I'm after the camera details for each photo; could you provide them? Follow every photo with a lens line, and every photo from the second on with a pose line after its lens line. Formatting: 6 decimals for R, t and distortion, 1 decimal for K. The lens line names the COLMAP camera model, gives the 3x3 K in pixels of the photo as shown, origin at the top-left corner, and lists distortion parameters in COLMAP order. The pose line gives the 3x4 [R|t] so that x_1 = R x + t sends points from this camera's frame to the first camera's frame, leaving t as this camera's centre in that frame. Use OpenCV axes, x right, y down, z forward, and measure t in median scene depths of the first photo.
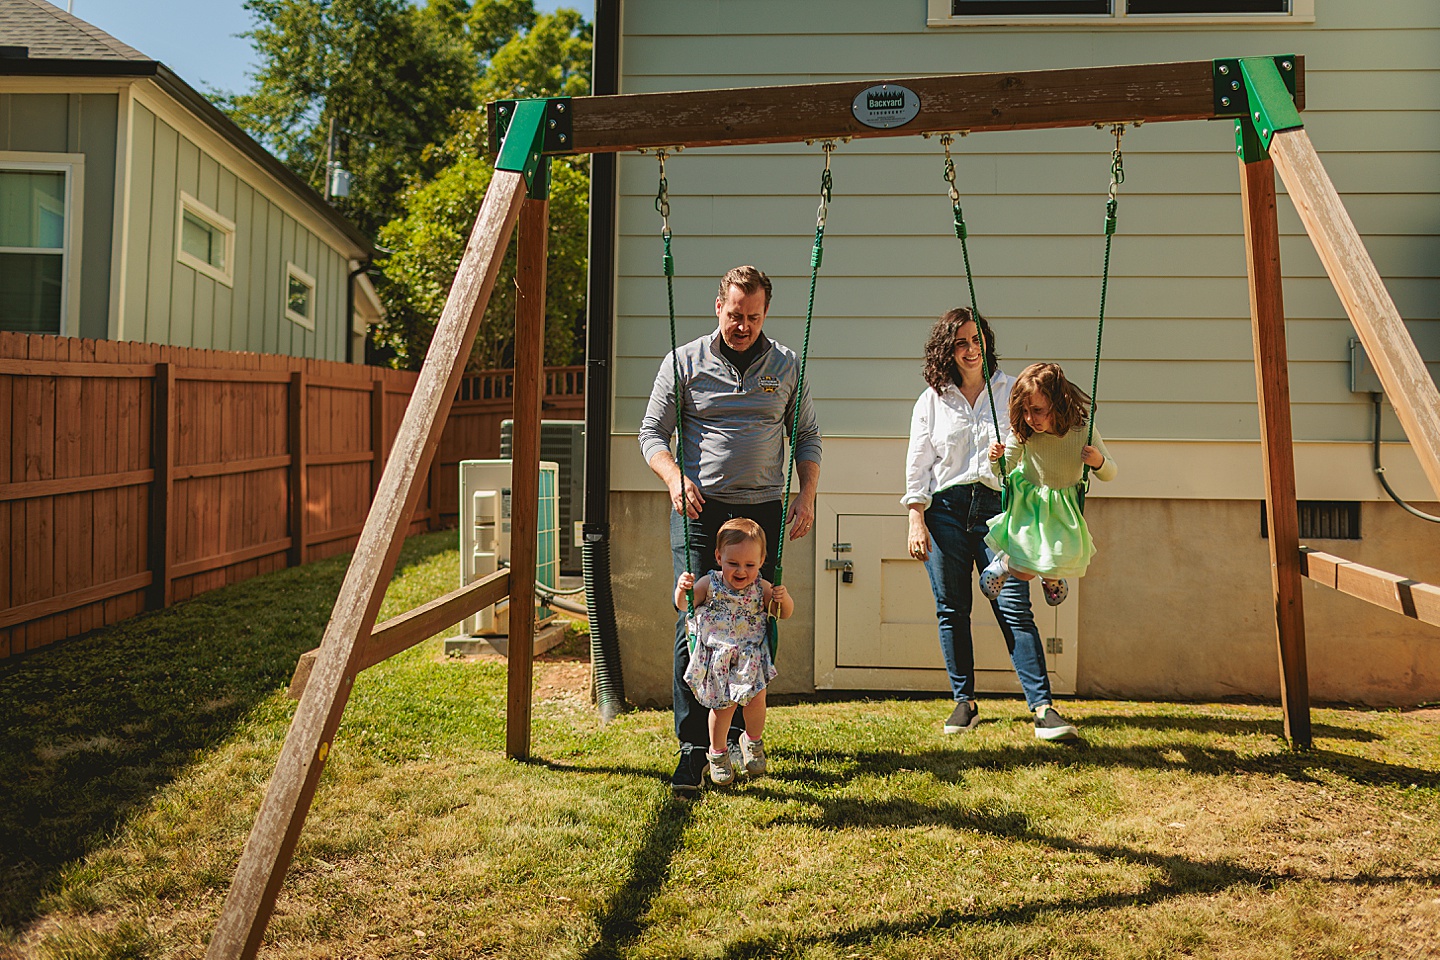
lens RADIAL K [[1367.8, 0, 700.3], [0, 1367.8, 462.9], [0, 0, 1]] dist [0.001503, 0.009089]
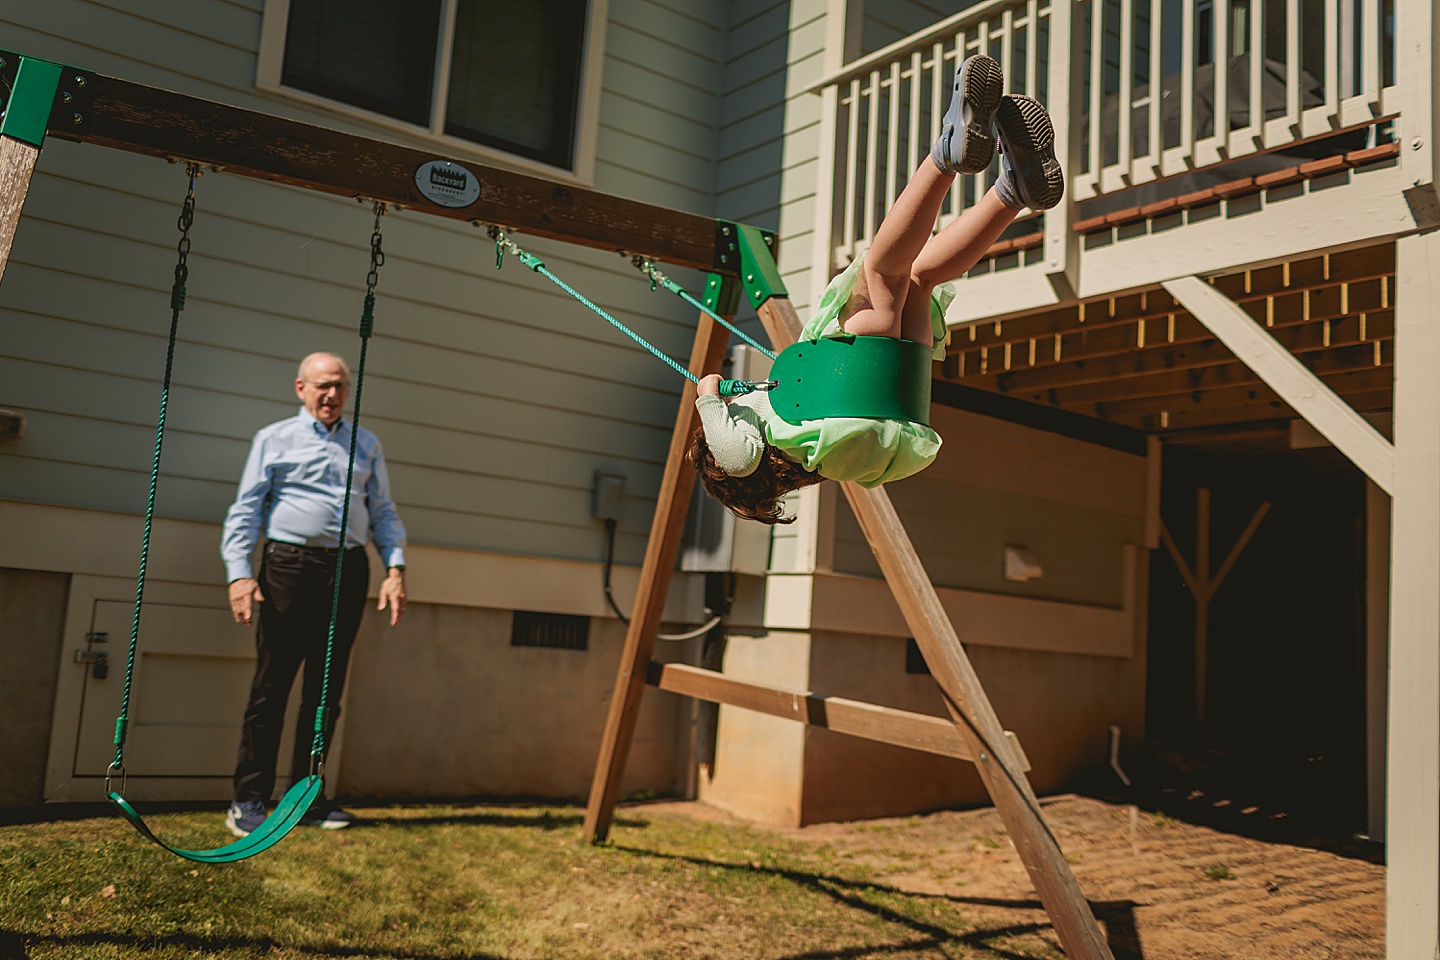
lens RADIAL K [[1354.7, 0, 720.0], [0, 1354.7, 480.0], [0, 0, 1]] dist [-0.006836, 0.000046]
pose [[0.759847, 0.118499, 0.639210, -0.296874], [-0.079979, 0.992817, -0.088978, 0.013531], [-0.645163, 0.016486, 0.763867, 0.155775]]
* * *
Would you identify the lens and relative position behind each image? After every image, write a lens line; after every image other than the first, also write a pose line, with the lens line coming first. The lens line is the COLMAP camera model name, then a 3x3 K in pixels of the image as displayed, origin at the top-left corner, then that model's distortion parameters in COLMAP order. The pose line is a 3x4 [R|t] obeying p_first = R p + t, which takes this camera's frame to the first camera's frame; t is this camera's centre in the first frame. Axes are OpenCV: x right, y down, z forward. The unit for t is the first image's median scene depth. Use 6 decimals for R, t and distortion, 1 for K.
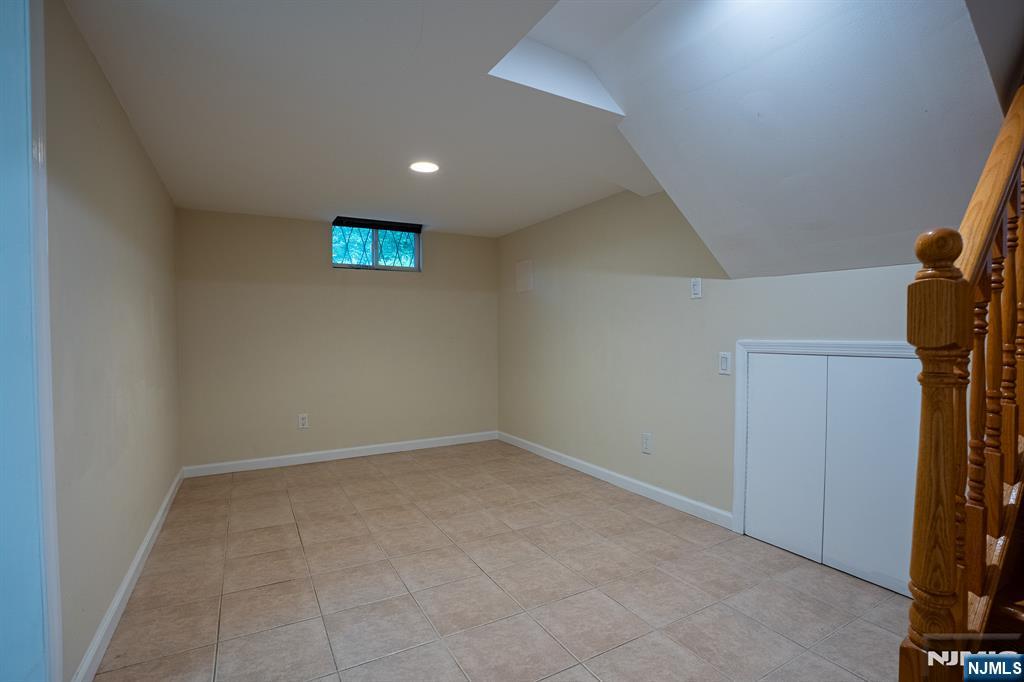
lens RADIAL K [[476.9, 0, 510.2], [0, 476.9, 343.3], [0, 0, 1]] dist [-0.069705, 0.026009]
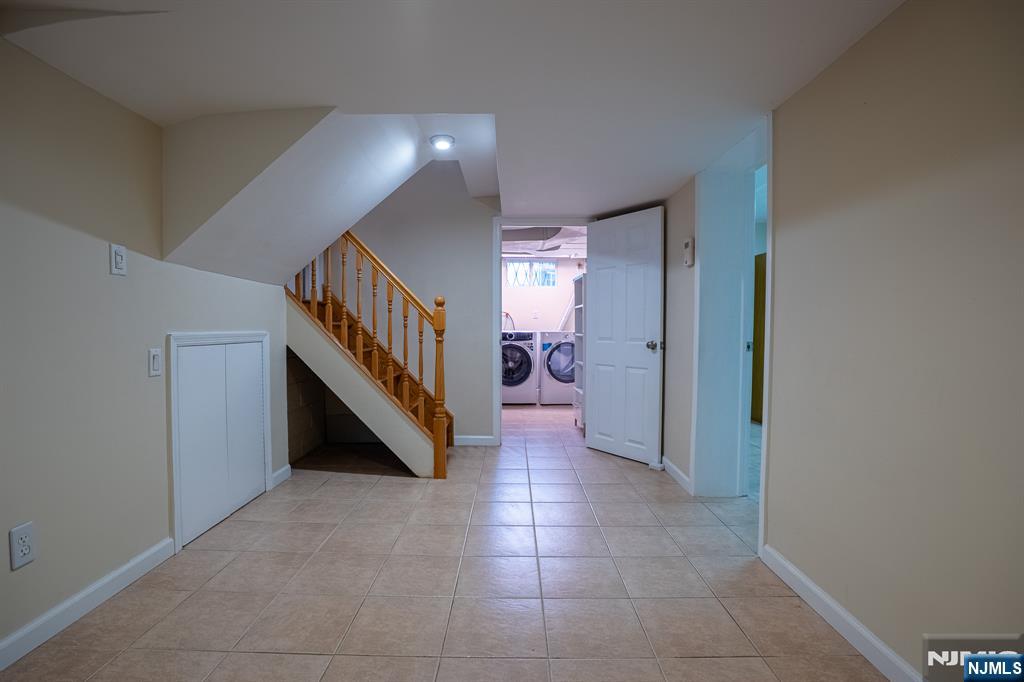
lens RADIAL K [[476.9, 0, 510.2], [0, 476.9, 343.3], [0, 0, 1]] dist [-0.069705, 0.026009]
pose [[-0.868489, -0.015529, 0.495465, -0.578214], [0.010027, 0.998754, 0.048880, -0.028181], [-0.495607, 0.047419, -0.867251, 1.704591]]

Your goal> Return the records starting with the line that contains "I'm after the" and going on through the line that contains "0.016486, 0.763867, 0.155775]]", both of those lines included, copied character for character, and leave the pictures out.

Solution>
I'm after the camera details for each photo; could you provide them? Follow every photo with a lens line, and every photo from the second on with a pose line after its lens line. Formatting: 6 decimals for R, t and distortion, 1 decimal for K. The lens line names the COLMAP camera model, gives the 3x3 K in pixels of the photo as shown, origin at the top-left corner, and lists distortion parameters in COLMAP order. The pose line gives the 3x4 [R|t] so that x_1 = R x + t sends points from this camera's frame to the first camera's frame, leaving t as this camera's centre in that frame. Use OpenCV axes, x right, y down, z forward, and measure t in median scene depths of the first photo.
lens RADIAL K [[1367.8, 0, 700.3], [0, 1367.8, 462.9], [0, 0, 1]] dist [0.001503, 0.009089]
lens RADIAL K [[1354.7, 0, 720.0], [0, 1354.7, 480.0], [0, 0, 1]] dist [-0.006836, 0.000046]
pose [[0.759847, 0.118499, 0.639210, -0.296874], [-0.079979, 0.992817, -0.088978, 0.013531], [-0.645163, 0.016486, 0.763867, 0.155775]]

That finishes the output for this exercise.